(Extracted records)
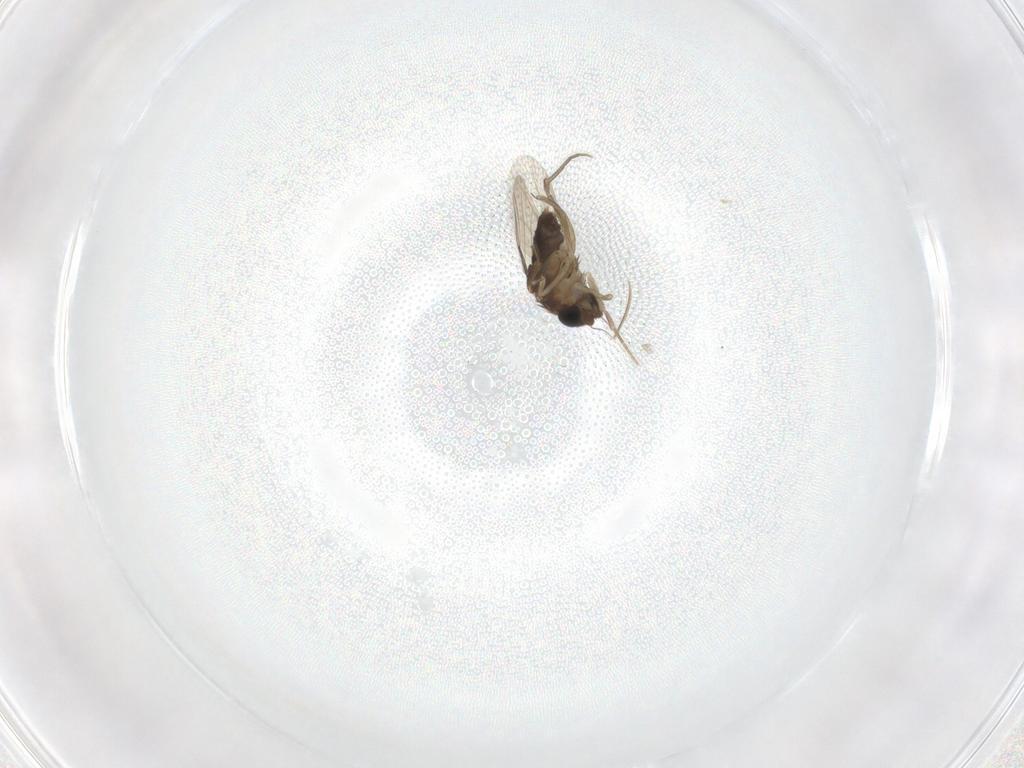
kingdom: Animalia
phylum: Arthropoda
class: Insecta
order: Diptera
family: Phoridae
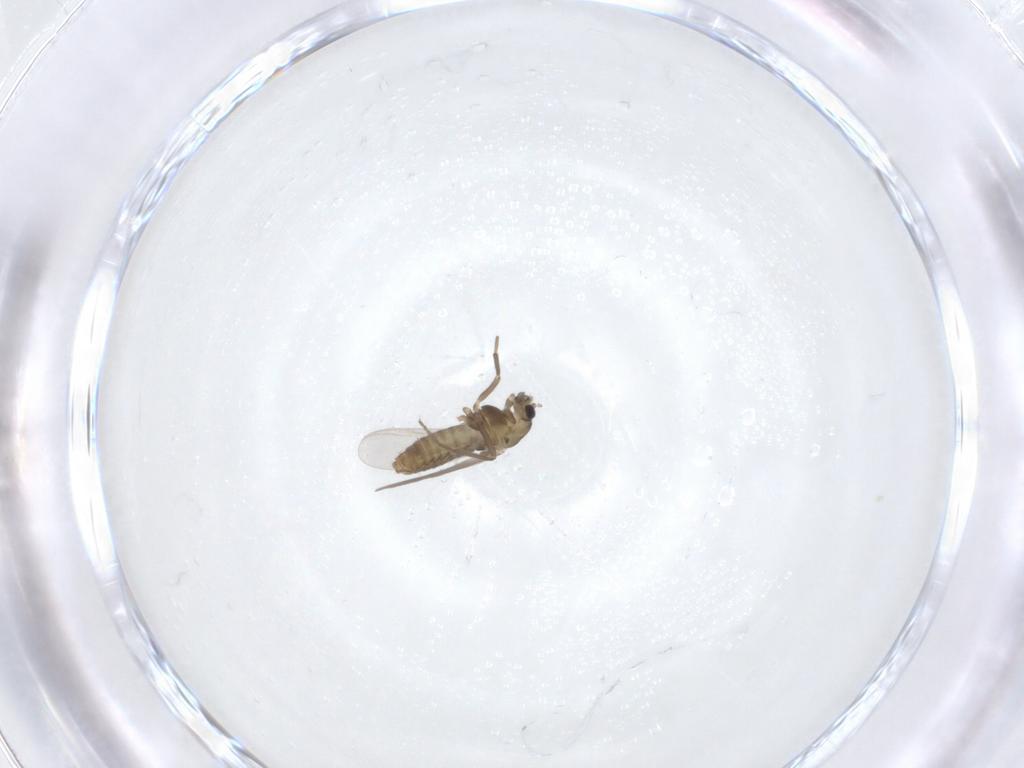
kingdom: Animalia
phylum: Arthropoda
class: Insecta
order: Diptera
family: Chironomidae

→ WRITTEN INSTRUCTION
Update these lines by replacing every "phylum" with "division" and leaving everything else unchanged. Omit the pictures from your answer.

→ ANSWER FOR THE TASK
kingdom: Animalia
division: Arthropoda
class: Insecta
order: Diptera
family: Phoridae
kingdom: Animalia
division: Arthropoda
class: Insecta
order: Diptera
family: Chironomidae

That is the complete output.